— WHAT IS ASKED —
Print the records unchanged from the first line through the line containing "title The Modelling", and include that line.

↓↓↓

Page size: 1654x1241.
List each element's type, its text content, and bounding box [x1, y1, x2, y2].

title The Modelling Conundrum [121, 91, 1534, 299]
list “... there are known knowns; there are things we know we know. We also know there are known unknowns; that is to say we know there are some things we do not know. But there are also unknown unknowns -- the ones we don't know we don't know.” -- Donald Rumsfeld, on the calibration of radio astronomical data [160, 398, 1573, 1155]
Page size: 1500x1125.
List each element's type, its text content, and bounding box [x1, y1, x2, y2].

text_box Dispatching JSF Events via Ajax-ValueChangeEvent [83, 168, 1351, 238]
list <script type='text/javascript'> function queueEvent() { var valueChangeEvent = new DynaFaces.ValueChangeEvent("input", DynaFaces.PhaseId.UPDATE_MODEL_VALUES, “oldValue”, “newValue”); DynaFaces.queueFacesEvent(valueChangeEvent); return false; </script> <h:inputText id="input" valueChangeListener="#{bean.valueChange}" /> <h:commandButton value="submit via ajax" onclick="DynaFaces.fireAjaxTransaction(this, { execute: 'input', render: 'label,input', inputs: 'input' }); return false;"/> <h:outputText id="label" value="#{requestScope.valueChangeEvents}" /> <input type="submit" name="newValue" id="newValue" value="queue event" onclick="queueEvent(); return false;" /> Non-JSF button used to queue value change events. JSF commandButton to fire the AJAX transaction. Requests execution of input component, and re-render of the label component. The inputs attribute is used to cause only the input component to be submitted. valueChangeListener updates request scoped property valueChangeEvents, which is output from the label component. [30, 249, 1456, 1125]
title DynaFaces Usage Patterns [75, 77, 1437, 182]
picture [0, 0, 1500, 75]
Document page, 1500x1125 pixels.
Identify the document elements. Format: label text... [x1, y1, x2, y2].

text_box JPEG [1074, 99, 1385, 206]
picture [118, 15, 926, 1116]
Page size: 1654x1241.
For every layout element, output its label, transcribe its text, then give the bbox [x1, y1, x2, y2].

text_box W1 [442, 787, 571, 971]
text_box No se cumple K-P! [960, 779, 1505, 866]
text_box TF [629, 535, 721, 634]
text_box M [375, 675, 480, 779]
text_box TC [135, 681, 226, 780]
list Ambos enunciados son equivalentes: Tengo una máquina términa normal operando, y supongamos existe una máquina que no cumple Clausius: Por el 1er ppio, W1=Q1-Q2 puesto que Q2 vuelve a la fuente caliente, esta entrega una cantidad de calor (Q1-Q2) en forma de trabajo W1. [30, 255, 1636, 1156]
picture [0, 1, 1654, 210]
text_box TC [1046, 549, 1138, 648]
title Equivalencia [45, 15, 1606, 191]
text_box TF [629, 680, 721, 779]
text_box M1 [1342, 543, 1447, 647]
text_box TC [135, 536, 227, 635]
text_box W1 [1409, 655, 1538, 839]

↑↑↑

— WRITTEN ANSWER —
Page size: 1654x1241.
List each element's type, its text content, and bounding box [x1, y1, x2, y2].

title The Modelling Conundrum [121, 91, 1534, 299]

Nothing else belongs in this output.